一汁一菜

As (玄米工房あすかさんのメニューより)

 玄米に黒米が入ることで、黒米に含まれるアントシアニン色素の影響で赤飯のような色になっています。昔から黒米はお供えものに使われていたそうで、現在の赤飯のルーツとも言われています。

 さて、玄米に味噌汁、里芋や海藻、漬物というメニューは現在の日本に於いては「珍しい」食事となっていると思いますが、ちょっと前までは、何百年にも渡ってこれが普通の食事であったわけです。

 現在、「食育」の重要性が叫ばれ、「バランスの良い食事を」と言われますが、写真のような食事を何世代にも渡って食べてきた民族にとっての「バランス」と、先祖代々牛乳や動物性タンパク質を多く摂ってきた民族にとっての「バランス」は、体内の栄養代謝の違いを考えると、おのずと違ってくると思いますが、食べ物という「物質」のみに着目した栄養学ではそうではないようです。

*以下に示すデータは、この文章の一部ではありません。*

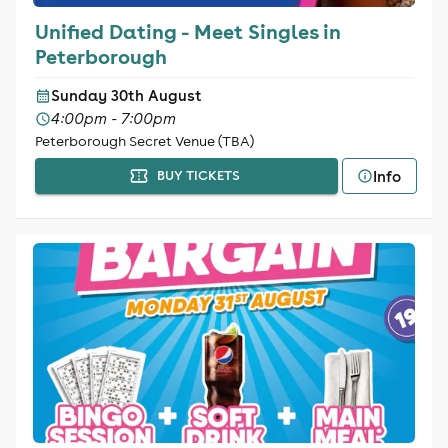
Unified Dating - Meet Singles in
Peterborough
Sunday 30th August
4:00pm - 7:00pm
Peterborough Secret Venue (TBA)
Info
BUY TICKETS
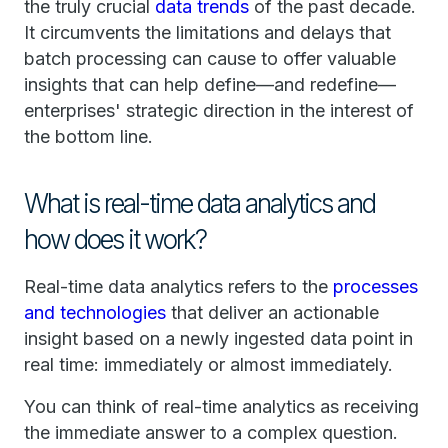
the truly crucial
data trends
of the past decade.
It circumvents the limitations and delays that
batch processing can cause to offer valuable
insights that can help define—and redefine—
enterprises' strategic direction in the interest of
the bottom line.
What is real-time data analytics and
how does it work?
Real-time data analytics refers to the
processes
and technologies
that deliver an actionable
insight based on a newly ingested data point in
real time: immediately or almost immediately.
You can think of real-time analytics as receiving
the immediate answer to a complex question.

 日本人の「食」に関する最大の問題点は、西洋人の身体を元にした栄養学を重視して、戦後の数十年という短期間に食べ物の内容が急激に変化したことであって、食べ物と日本人の栄養代謝機能とのミスマッチが、花粉症を始めとするアレルギー疾患の増大などの大きな要因になっているということです。

 戦後の日本のように、ある民族の食事の内容が急速に変化したという例は、人類史上、他に例がないほどであって、そのことが栄養学的には正しくても日本人の健康にとって正しいことだったのかというと、大いに疑問を感じます。